### ACTION ITEM
Convert the lines of the entries, starting at the line containing "ZAE Cassine - Lot C" and ending at the final line of the entries (both included), into a Markdown table with two columns, Row and Line, giving each line a row number and omitting blank lines.

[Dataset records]
──────────────────────────────

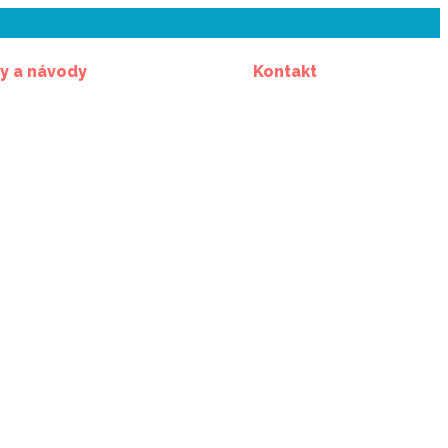
y a návody
Kontakt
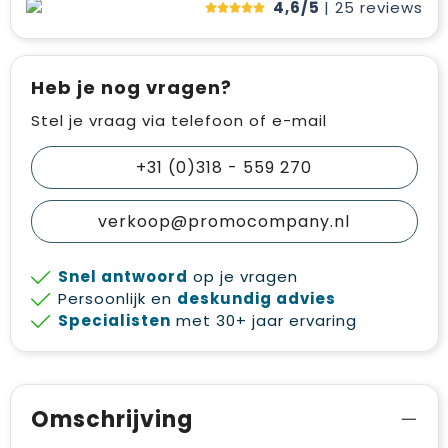
4,6/5
| 25
reviews
Heb je nog vragen?
Stel je vraag via telefoon of e-mail
+31 (0)318 - 559 270
verkoop@promocompany.nl
Snel antwoord
op je vragen
Persoonlijk en
deskundig advies
Specialisten
met 30+ jaar ervaring
Omschrijving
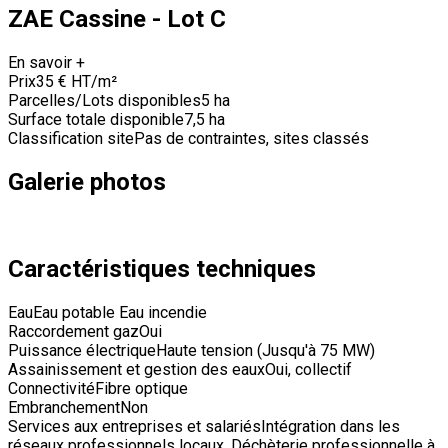
ZAE Cassine - Lot C
En savoir +
Prix
35 € HT/m²
Parcelles/Lots disponibles
5 ha
Surface totale disponible
7,5 ha
Classification site
Pas de contraintes, sites classés
Galerie photos
Caractéristiques techniques
Eau
Eau potable Eau incendie
Raccordement gaz
Oui
Puissance électrique
Haute tension (Jusqu'à 75 MW)
Assainissement et gestion des eaux
Oui, collectif
Connectivité
Fibre optique
Embranchement
Non
Services aux entreprises et salariés
Intégration dans les
réseaux professionnels locaux. Déchèterie professionnelle à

──────────────────────────────

### RESULT FOR THIS TASK
| Row | Line |
|---|---|
| 1 | ZAE Cassine - Lot C |
| 2 | En savoir + |
| 3 | Prix |
| 4 | 35 € HT/m² |
| 5 | Parcelles/Lots disponibles |
| 6 | 5 ha |
| 7 | Surface totale disponible |
| 8 | 7,5 ha |
| 9 | Classification site |
| 10 | Pas de contraintes, sites classés |
| 11 | Galerie photos |
| 12 | Caractéristiques techniques |
| 13 | Eau |
| 14 | Eau potable Eau incendie |
| 15 | Raccordement gaz |
| 16 | Oui |
| 17 | Puissance électrique |
| 18 | Haute tension (Jusqu'à 75 MW) |
| 19 | Assainissement et gestion des eaux |
| 20 | Oui, collectif |
| 21 | Connectivité |
| 22 | Fibre optique |
| 23 | Embranchement |
| 24 | Non |
| 25 | Services aux entreprises et salariés |
| 26 | Intégration dans les |
| 27 | réseaux professionnels locaux. Déchèterie professionnelle à |